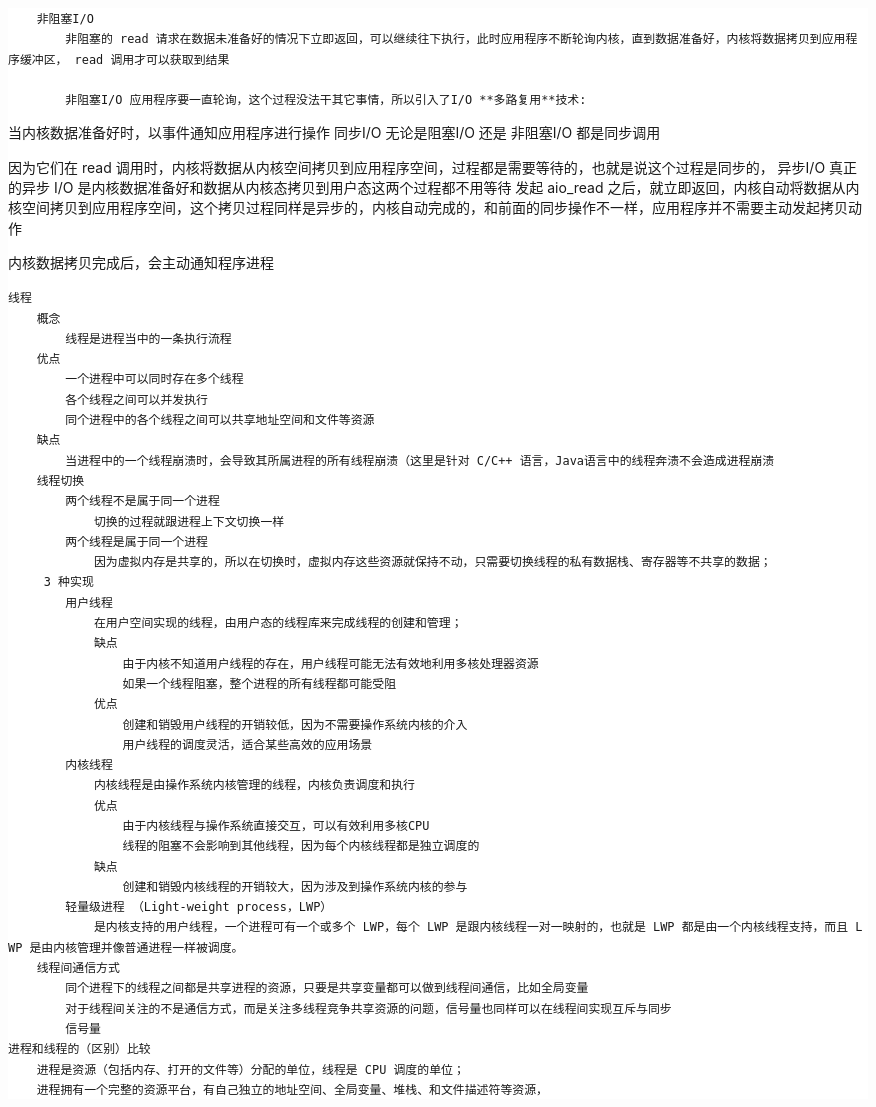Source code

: 		非阻塞I/O
			⾮阻塞的 read 请求在数据未准备好的情况下⽴即返回，可以继续往下执⾏，此时应⽤程序不断轮询内核，直到数据准备好，内核将数据拷⻉到应⽤程序缓冲区， read 调⽤才可以获取到结果
				
			非阻塞I/O 应用程序要一直轮询，这个过程没法干其它事情，所以引入了I/O **多路复⽤**技术:

当内核数据准备好时，以事件通知应⽤程序进⾏操作
		同步I/O
			无论是阻塞I/O 还是 非阻塞I/O 都是同步调⽤

因为它们在 read 调⽤时，内核将数据从内核空间拷⻉到应⽤程序空间，过程都是需要等待的，也就是说这个过程是同步的，
		异步I/O
			真正的异步 I/O 是内核数据准备好和数据从内核态拷⻉到⽤户态这两个过程都不⽤等待
			发起 aio_read 之后，就⽴即返回，内核⾃动将数据从内核空间拷⻉到应⽤程序空间，这个拷⻉过程同样是异步的，内核⾃动完成的，和前⾯的同步操作不⼀样，应⽤程序并不需要主动发起拷⻉动作

内核数据拷贝完成后，会主动通知程序进程
				
	线程
		概念
			线程是进程当中的一条执行流程
		优点
			一个进程中可以同时存在多个线程
			各个线程之间可以并发执行
			同个进程中的各个线程之间可以共享地址空间和文件等资源
		缺点
			当进程中的一个线程崩溃时，会导致其所属进程的所有线程崩溃（这里是针对 C/C++ 语言，Java语言中的线程奔溃不会造成进程崩溃
		线程切换
			两个线程不是属于同一个进程
				切换的过程就跟进程上下文切换一样
			两个线程是属于同一个进程
				因为虚拟内存是共享的，所以在切换时，虚拟内存这些资源就保持不动，只需要切换线程的私有数据栈、寄存器等不共享的数据；
		 3 种实现
			用户线程
				在用户空间实现的线程，由用户态的线程库来完成线程的创建和管理；
				缺点
					由于内核不知道用户线程的存在，用户线程可能无法有效地利用多核处理器资源
					如果一个线程阻塞，整个进程的所有线程都可能受阻
				优点
					创建和销毁用户线程的开销较低，因为不需要操作系统内核的介入
					用户线程的调度灵活，适合某些高效的应用场景
			内核线程
				内核线程是由操作系统内核管理的线程，内核负责调度和执行
				优点
					由于内核线程与操作系统直接交互，可以有效利用多核CPU
					线程的阻塞不会影响到其他线程，因为每个内核线程都是独立调度的
				缺点
					创建和销毁内核线程的开销较大，因为涉及到操作系统内核的参与
			轻量级进程 （Light-weight process，LWP）
				是内核支持的用户线程，一个进程可有一个或多个 LWP，每个 LWP 是跟内核线程一对一映射的，也就是 LWP 都是由一个内核线程支持，而且 LWP 是由内核管理并像普通进程一样被调度。
		线程间通信方式
			同个进程下的线程之间都是共享进程的资源，只要是共享变量都可以做到线程间通信，比如全局变量
			对于线程间关注的不是通信方式，而是关注多线程竞争共享资源的问题，信号量也同样可以在线程间实现互斥与同步
			信号量
	进程和线程的（区别）比较
		进程是资源（包括内存、打开的文件等）分配的单位，线程是 CPU 调度的单位；
		进程拥有一个完整的资源平台，有自己独立的地址空间、全局变量、堆栈、和文件描述符等资源，
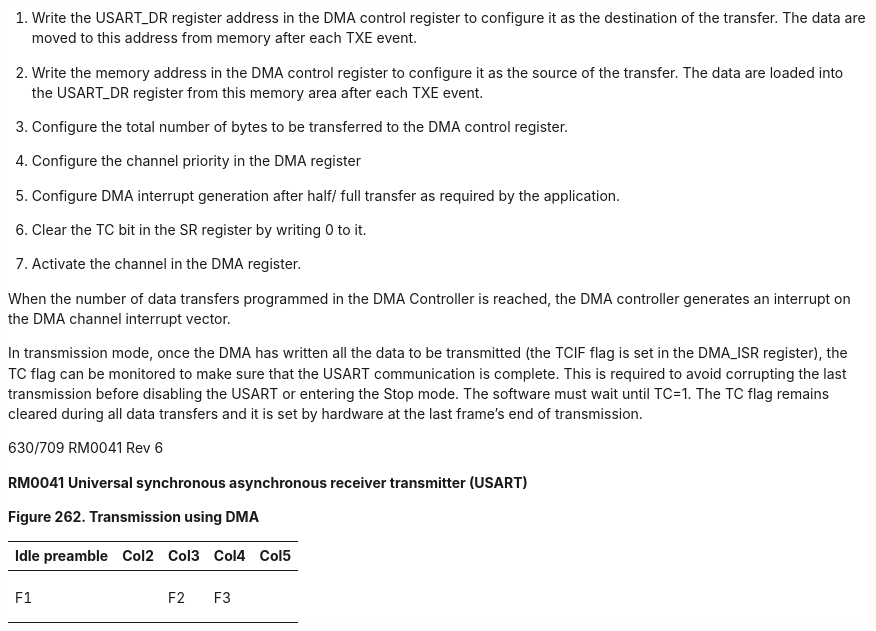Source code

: 
1. Write the USART_DR register address in the DMA control register to configure it as the
destination of the transfer. The data are moved to this address from memory after each
TXE event.


2. Write the memory address in the DMA control register to configure it as the source of
the transfer. The data are loaded into the USART_DR register from this memory area
after each TXE event.


3. Configure the total number of bytes to be transferred to the DMA control register.


4. Configure the channel priority in the DMA register


5. Configure DMA interrupt generation after half/ full transfer as required by the
application.


6. Clear the TC bit in the SR register by writing 0 to it.


7. Activate the channel in the DMA register.


When the number of data transfers programmed in the DMA Controller is reached, the DMA
controller generates an interrupt on the DMA channel interrupt vector.


In transmission mode, once the DMA has written all the data to be transmitted (the TCIF flag
is set in the DMA_ISR register), the TC flag can be monitored to make sure that the USART
communication is complete. This is required to avoid corrupting the last transmission before
disabling the USART or entering the Stop mode. The software must wait until TC=1. The TC
flag remains cleared during all data transfers and it is set by hardware at the last frame’s
end of transmission.


630/709 RM0041 Rev 6


**RM0041** **Universal synchronous asynchronous receiver transmitter (USART)**


**Figure 262. Transmission using DMA**
























|Idle preamble|Col2|Col3|Col4|Col5|
|---|---|---|---|---|
||||||
||||||
||||||
|F1||F2|F3||
||||||
||||||
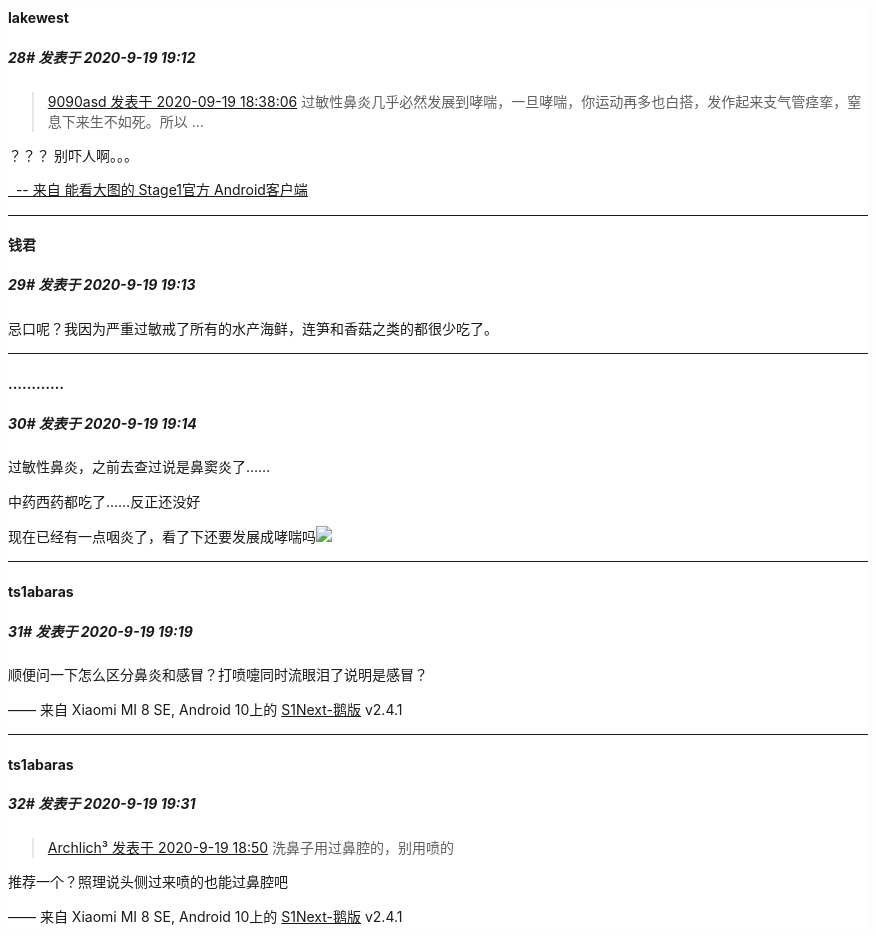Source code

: ####  lakewest  
##### 28#       发表于 2020-9-19 19:12


<blockquote><a href="httphttps://bbs.saraba1st.com/2b/forum.php?mod=redirect&amp;goto=findpost&amp;pid=48787919&amp;ptid=1960739" target="_blank">9090asd 发表于 2020-09-19 18:38:06</a>
过敏性鼻炎几乎必然发展到哮喘，一旦哮喘，你运动再多也白搭，发作起来支气管痉挛，窒息下来生不如死。所以 ...</blockquote>？？？
别吓人啊。。。

[  -- 来自 能看大图的 Stage1官方 Android客户端](https://www.coolapk.com/apk/140634)


-----

####  钱君  
##### 29#       发表于 2020-9-19 19:13


忌口呢？我因为严重过敏戒了所有的水产海鲜，连笋和香菇之类的都很少吃了。


-----

####  …………  
##### 30#       发表于 2020-9-19 19:14


过敏性鼻炎，之前去查过说是鼻窦炎了……

中药西药都吃了……反正还没好

现在已经有一点咽炎了，看了下还要发展成哮喘吗<img src="https://static.saraba1st.com/image/smiley/face2017/112.png" referrerpolicy="no-referrer">


-----

####  ts1abaras  
##### 31#       发表于 2020-9-19 19:19


顺便问一下怎么区分鼻炎和感冒？打喷嚏同时流眼泪了说明是感冒？

—— 来自 Xiaomi MI 8 SE, Android 10上的 [S1Next-鹅版](https://github.com/ykrank/S1-Next/releases) v2.4.1


-----

####  ts1abaras  
##### 32#       发表于 2020-9-19 19:31


<blockquote><a href="httphttps://bbs.saraba1st.com/2b/forum.php?mod=redirect&amp;goto=findpost&amp;pid=48788004&amp;ptid=1960739" target="_blank">Archlich³ 发表于 2020-9-19 18:50</a>
洗鼻子用过鼻腔的，别用喷的</blockquote>
推荐一个？照理说头侧过来喷的也能过鼻腔吧

—— 来自 Xiaomi MI 8 SE, Android 10上的 [S1Next-鹅版](https://github.com/ykrank/S1-Next/releases) v2.4.1

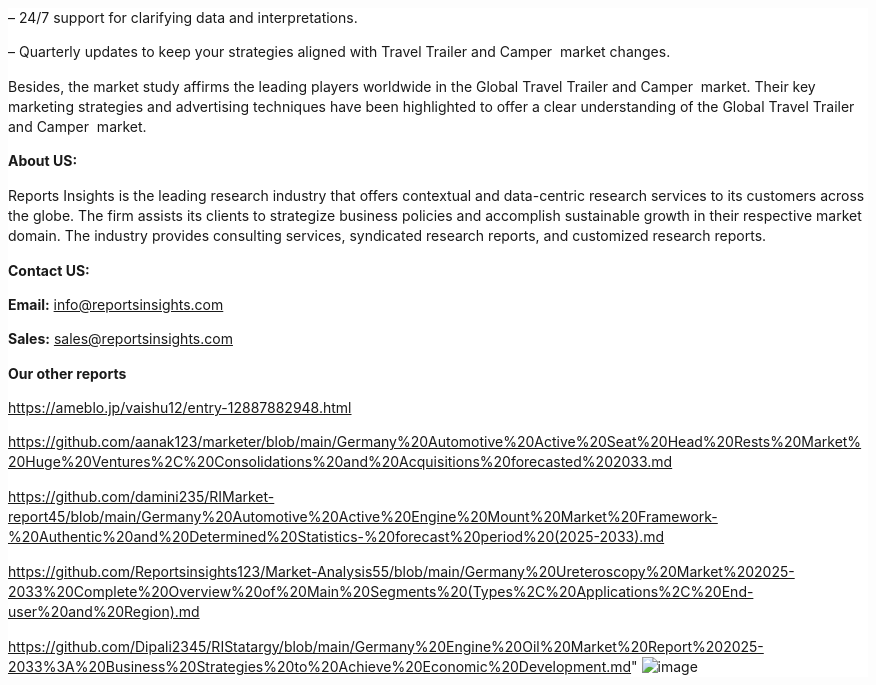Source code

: – 24/7 support for clarifying data and interpretations.

– Quarterly updates to keep your strategies aligned with Travel Trailer and Camper  market changes.

Besides, the market study affirms the leading players worldwide in the Global Travel Trailer and Camper  market. Their key marketing strategies and advertising techniques have been highlighted to offer a clear understanding of the Global Travel Trailer and Camper  market.

<strong><strong>About US</strong>:</strong>

Reports Insights is the leading research industry that offers contextual and data-centric research services to its customers across the globe. The firm assists its clients to strategize business policies and accomplish sustainable growth in their respective market domain. The industry provides consulting services, syndicated research reports, and customized research reports.

<strong>Contact US:</strong>

<p class=><b>Email:</b> <a href=mailto:info@reportsinsights.com>info@reportsinsights.com</a></p>
<p class=><b>Sales:</b> <a href=mailto:sales@reportsinsights.com>sales@reportsinsights.com</a></p>

<strong>Our other reports</strong>

<a href=https://ameblo.jp/vaishu12/entry-12887882948.html>https://ameblo.jp/vaishu12/entry-12887882948.html</a>

<a href=https://github.com/aanak123/marketer/blob/main/Germany%20Automotive%20Active%20Seat%20Head%20Rests%20Market%20Huge%20Ventures%2C%20Consolidations%20and%20Acquisitions%20forecasted%202033.md>https://github.com/aanak123/marketer/blob/main/Germany%20Automotive%20Active%20Seat%20Head%20Rests%20Market%20Huge%20Ventures%2C%20Consolidations%20and%20Acquisitions%20forecasted%202033.md</a>

<a href=https://github.com/damini235/RIMarket-report45/blob/main/Germany%20Automotive%20Active%20Engine%20Mount%20Market%20Framework-%20Authentic%20and%20Determined%20Statistics-%20forecast%20period%20(2025-2033).md>https://github.com/damini235/RIMarket-report45/blob/main/Germany%20Automotive%20Active%20Engine%20Mount%20Market%20Framework-%20Authentic%20and%20Determined%20Statistics-%20forecast%20period%20(2025-2033).md</a>

<a href=https://github.com/Reportsinsights123/Market-Analysis55/blob/main/Germany%20Ureteroscopy%20Market%202025-2033%20Complete%20Overview%20of%20Main%20Segments%20(Types%2C%20Applications%2C%20End-user%20and%20Region).md>https://github.com/Reportsinsights123/Market-Analysis55/blob/main/Germany%20Ureteroscopy%20Market%202025-2033%20Complete%20Overview%20of%20Main%20Segments%20(Types%2C%20Applications%2C%20End-user%20and%20Region).md</a>

<a href=https://github.com/Dipali2345/RIStatargy/blob/main/Germany%20Engine%20Oil%20Market%20Report%202025-2033%3A%20Business%20Strategies%20to%20Achieve%20Economic%20Development.md>https://github.com/Dipali2345/RIStatargy/blob/main/Germany%20Engine%20Oil%20Market%20Report%202025-2033%3A%20Business%20Strategies%20to%20Achieve%20Economic%20Development.md</a>"
![image](https://github.com/user-attachments/assets/d897883b-b698-48ac-ad32-591f2502ffa9)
▬▬▬▬▬▬▬▬▬▬
▸ What is expected
All that is needed is the exact run of lines above from the line containing "发表于 2020-09-19 18:38:06</a>" through the line containing "洗鼻子用过鼻腔的，别用喷的</blockquote>", both of them included.

▸ Result for this exercise
<blockquote><a href="httphttps://bbs.saraba1st.com/2b/forum.php?mod=redirect&amp;goto=findpost&amp;pid=48787919&amp;ptid=1960739" target="_blank">9090asd 发表于 2020-09-19 18:38:06</a>
过敏性鼻炎几乎必然发展到哮喘，一旦哮喘，你运动再多也白搭，发作起来支气管痉挛，窒息下来生不如死。所以 ...</blockquote>？？？
别吓人啊。。。

[  -- 来自 能看大图的 Stage1官方 Android客户端](https://www.coolapk.com/apk/140634)


-----

####  钱君  
##### 29#       发表于 2020-9-19 19:13


忌口呢？我因为严重过敏戒了所有的水产海鲜，连笋和香菇之类的都很少吃了。


-----

####  …………  
##### 30#       发表于 2020-9-19 19:14


过敏性鼻炎，之前去查过说是鼻窦炎了……

中药西药都吃了……反正还没好

现在已经有一点咽炎了，看了下还要发展成哮喘吗<img src="https://static.saraba1st.com/image/smiley/face2017/112.png" referrerpolicy="no-referrer">


-----

####  ts1abaras  
##### 31#       发表于 2020-9-19 19:19


顺便问一下怎么区分鼻炎和感冒？打喷嚏同时流眼泪了说明是感冒？

—— 来自 Xiaomi MI 8 SE, Android 10上的 [S1Next-鹅版](https://github.com/ykrank/S1-Next/releases) v2.4.1


-----

####  ts1abaras  
##### 32#       发表于 2020-9-19 19:31


<blockquote><a href="httphttps://bbs.saraba1st.com/2b/forum.php?mod=redirect&amp;goto=findpost&amp;pid=48788004&amp;ptid=1960739" target="_blank">Archlich³ 发表于 2020-9-19 18:50</a>
洗鼻子用过鼻腔的，别用喷的</blockquote>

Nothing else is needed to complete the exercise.